PAGE

A StoneCrabs Theatre Company Project

Notable LGBTQ+ People

What We Talk About When We Talk About ‘Queering’

‘Queering’ as a tool of historical analysis does not mean an attempt to ascribe a specific label to a historical figure or to make queer that which is not.

What ‘queering’ means is to embrace historical figures in their entirety, including the parts of their lives which are not so clear-cut or easy to interpret from a modern standpoint.

You may ask, “How do we define an LGBTQ+ person?” Having language that allows us to self-identify is a relatively modern phenomenon, and even when we did begin to use and create language to describe ourselves, being LGBTQ+ was criminalised in this country for a long time and many people lived a closeted life.


We look at the evidence of people’s past words and actions from first-hand perspectives and offer a space to examine them in a way that challenges the dominant interpretation of assumed cis/heterosexuality.

What We Talk About When We Talk About ‘Queering’

Here we shine a light on a century of hidden and forgotten LGBTQ+ people and places, highlighting key locations connected with historical LGBTQ+ figures who were born, lived, or were inspired by our Island.

INSTRUCTION 1
According to the page, what are the ways historical LGBTQ+ figures can be connected with the Island?
INSTRUCTION 2
Write out the page's text from "What ‘queering’ means" to "a closeted life.".
Work from the page alone.

Entries taken from a collection
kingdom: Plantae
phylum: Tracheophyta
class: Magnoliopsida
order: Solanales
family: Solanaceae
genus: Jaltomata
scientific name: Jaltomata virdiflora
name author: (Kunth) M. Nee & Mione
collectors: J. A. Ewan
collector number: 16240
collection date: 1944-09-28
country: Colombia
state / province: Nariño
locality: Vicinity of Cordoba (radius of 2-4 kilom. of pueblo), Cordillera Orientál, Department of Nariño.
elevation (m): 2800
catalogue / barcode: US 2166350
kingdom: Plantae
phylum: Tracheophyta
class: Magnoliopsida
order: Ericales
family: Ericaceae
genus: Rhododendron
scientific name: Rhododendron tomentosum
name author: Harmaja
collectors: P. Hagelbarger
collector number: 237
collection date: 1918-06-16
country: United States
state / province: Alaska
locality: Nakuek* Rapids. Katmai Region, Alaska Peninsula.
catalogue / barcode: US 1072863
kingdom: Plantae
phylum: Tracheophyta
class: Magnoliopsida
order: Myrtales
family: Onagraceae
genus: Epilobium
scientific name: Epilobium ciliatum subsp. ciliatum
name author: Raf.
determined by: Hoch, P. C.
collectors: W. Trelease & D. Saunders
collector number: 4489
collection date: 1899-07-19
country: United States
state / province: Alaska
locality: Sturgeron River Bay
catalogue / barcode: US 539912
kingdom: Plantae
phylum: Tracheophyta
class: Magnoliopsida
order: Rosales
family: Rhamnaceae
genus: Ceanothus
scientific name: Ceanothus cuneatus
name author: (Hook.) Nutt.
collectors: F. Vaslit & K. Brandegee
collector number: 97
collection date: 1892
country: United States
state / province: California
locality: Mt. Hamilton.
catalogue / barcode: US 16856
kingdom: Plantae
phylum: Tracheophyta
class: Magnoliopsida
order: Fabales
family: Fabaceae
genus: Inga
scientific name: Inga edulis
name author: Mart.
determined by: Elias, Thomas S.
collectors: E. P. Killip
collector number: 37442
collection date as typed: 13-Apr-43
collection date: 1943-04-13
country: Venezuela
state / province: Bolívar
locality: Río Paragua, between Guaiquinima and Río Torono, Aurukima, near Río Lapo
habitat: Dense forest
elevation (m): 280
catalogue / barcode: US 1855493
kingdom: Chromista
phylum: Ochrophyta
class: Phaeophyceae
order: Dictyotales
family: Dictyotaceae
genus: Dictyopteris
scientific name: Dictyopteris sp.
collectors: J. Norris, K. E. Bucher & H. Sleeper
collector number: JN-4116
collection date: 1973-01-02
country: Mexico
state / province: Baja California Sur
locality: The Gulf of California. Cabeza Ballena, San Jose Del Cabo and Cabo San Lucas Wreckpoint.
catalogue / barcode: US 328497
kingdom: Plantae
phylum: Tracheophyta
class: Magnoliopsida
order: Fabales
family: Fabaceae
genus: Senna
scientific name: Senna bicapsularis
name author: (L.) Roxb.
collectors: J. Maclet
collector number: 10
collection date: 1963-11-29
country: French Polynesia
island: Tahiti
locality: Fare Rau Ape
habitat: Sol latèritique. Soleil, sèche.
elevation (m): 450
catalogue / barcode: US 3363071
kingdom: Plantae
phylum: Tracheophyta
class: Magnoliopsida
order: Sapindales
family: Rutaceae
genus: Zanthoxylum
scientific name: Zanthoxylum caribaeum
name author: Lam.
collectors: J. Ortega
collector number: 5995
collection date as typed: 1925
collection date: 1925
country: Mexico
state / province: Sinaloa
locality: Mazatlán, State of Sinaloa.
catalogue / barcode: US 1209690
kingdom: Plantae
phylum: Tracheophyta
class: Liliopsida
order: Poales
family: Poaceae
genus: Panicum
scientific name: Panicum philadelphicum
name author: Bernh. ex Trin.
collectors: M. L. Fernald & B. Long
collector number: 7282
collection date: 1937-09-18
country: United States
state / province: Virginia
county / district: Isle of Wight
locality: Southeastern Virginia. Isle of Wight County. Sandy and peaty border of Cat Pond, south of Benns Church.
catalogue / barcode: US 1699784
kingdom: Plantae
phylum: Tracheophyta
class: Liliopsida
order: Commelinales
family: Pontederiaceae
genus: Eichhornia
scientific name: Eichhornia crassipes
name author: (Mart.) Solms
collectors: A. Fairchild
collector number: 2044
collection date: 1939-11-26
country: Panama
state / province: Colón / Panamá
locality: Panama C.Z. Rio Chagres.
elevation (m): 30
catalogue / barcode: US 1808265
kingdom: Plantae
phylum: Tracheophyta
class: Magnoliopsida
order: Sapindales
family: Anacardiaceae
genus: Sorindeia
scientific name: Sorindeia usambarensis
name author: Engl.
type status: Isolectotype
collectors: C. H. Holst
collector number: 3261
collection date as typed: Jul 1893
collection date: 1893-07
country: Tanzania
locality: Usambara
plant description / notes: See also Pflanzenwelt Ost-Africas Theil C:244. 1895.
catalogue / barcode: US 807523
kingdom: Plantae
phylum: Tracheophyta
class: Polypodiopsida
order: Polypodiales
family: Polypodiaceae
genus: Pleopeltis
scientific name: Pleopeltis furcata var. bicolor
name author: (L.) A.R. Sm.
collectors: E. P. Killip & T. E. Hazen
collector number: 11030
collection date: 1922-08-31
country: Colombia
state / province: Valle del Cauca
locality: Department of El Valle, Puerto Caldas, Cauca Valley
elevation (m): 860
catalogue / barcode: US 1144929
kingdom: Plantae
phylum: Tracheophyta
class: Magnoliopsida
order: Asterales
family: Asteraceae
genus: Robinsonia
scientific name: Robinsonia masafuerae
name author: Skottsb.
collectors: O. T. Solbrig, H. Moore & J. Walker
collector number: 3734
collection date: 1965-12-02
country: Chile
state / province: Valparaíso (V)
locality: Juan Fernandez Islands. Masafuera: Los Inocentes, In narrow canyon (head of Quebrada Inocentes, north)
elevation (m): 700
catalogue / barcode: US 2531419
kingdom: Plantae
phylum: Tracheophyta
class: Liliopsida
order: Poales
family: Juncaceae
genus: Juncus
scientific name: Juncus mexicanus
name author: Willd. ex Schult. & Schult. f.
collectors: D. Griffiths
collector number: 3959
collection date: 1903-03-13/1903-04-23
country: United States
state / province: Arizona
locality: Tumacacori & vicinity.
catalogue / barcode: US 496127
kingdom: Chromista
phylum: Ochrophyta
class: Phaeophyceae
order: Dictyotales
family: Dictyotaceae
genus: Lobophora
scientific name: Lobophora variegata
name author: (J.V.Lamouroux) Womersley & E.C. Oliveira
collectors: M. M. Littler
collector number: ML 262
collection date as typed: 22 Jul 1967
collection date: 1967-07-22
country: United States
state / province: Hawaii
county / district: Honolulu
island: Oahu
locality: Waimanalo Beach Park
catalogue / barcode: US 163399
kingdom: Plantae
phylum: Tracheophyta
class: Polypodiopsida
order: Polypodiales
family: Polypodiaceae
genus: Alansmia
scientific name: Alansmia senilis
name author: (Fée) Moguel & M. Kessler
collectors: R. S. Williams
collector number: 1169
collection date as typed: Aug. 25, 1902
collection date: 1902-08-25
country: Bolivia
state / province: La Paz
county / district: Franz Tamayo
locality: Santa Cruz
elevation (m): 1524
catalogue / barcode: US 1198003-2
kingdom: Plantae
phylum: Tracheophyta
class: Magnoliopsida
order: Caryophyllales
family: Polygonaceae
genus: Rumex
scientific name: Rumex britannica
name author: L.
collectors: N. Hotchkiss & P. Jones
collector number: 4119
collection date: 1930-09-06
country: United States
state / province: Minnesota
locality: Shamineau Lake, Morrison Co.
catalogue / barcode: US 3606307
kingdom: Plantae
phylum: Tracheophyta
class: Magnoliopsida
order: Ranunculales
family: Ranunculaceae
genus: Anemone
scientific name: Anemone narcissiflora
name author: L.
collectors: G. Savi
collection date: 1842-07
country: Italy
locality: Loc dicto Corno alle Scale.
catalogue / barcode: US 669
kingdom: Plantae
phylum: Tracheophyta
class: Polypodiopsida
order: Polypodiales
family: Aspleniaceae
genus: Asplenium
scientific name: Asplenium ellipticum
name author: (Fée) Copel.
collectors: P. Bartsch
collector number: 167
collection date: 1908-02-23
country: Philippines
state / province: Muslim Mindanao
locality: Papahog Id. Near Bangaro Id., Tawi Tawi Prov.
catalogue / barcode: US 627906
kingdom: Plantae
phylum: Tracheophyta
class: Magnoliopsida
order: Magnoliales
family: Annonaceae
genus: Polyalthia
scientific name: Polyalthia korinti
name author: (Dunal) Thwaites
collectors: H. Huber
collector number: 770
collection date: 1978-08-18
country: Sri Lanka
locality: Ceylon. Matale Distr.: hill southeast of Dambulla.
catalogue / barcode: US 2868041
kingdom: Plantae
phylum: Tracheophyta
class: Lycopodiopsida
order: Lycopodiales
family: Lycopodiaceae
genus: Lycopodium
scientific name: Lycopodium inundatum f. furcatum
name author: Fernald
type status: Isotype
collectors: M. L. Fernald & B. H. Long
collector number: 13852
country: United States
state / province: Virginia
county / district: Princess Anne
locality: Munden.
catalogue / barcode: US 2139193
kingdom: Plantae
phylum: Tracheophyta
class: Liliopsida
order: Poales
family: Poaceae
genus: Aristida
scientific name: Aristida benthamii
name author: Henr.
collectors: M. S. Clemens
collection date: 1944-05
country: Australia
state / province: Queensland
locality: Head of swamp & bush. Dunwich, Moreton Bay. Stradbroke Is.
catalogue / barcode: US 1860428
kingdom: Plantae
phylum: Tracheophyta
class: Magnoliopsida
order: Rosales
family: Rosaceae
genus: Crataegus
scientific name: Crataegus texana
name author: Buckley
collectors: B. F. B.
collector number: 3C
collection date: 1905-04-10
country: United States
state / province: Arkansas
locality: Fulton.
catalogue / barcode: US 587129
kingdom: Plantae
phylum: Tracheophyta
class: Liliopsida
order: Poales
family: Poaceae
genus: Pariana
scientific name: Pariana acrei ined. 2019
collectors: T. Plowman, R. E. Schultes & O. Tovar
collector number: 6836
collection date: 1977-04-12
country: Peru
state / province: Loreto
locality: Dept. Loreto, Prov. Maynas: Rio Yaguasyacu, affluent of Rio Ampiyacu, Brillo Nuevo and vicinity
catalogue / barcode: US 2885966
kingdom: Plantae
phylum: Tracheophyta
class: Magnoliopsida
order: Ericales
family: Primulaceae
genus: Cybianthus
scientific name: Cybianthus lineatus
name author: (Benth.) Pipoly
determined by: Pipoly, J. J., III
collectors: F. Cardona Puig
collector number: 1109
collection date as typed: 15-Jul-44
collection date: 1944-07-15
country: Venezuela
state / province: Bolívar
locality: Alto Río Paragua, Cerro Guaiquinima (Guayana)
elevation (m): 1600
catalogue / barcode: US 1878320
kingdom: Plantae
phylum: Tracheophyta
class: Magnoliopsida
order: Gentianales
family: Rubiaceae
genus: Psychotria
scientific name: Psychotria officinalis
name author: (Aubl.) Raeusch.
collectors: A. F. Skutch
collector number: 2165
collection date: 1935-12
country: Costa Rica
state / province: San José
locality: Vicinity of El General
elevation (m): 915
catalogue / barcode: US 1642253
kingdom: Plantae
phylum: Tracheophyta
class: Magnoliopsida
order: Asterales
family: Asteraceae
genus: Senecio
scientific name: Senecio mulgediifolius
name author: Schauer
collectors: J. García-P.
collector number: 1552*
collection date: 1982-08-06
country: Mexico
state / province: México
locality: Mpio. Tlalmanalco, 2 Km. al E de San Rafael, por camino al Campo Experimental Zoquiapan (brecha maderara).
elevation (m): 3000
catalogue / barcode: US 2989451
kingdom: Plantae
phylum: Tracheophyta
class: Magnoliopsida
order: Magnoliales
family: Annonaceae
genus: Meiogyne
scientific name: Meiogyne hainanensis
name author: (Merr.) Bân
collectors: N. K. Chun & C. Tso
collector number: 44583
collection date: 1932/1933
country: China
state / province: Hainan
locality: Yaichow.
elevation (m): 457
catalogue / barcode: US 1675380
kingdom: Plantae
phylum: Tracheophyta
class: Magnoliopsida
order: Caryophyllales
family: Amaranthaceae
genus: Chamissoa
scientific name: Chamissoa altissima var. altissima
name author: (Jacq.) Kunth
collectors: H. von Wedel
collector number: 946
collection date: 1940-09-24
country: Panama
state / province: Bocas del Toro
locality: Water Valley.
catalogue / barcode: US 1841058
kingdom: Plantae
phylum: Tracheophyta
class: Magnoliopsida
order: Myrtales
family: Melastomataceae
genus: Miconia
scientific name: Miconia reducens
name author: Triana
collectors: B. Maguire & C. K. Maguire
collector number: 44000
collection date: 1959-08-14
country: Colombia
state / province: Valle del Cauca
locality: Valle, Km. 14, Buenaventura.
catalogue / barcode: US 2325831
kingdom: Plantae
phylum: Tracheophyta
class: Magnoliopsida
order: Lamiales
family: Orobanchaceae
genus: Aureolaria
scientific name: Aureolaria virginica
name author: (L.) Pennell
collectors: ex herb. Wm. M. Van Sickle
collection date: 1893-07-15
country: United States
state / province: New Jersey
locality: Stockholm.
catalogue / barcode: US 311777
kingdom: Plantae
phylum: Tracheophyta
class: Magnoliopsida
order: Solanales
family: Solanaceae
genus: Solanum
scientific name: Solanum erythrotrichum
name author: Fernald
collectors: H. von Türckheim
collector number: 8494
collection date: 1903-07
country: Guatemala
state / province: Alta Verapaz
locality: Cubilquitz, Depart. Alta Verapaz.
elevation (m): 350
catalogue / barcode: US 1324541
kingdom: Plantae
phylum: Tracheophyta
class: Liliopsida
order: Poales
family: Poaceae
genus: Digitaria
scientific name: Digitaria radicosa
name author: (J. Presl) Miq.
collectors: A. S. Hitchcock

FINAL RESULT 1
They were born on the Island, lived there, or were inspired by it.

FINAL RESULT 2
What ‘queering’ means is to embrace historical figures in their entirety, including the parts of their lives which are not so clear-cut or easy to interpret from a modern standpoint.

You may ask, “How do we define an LGBTQ+ person?” Having language that allows us to self-identify is a relatively modern phenomenon, and even when we did begin to use and create language to describe ourselves, being LGBTQ+ was criminalised in this country for a long time and many people lived a closeted life.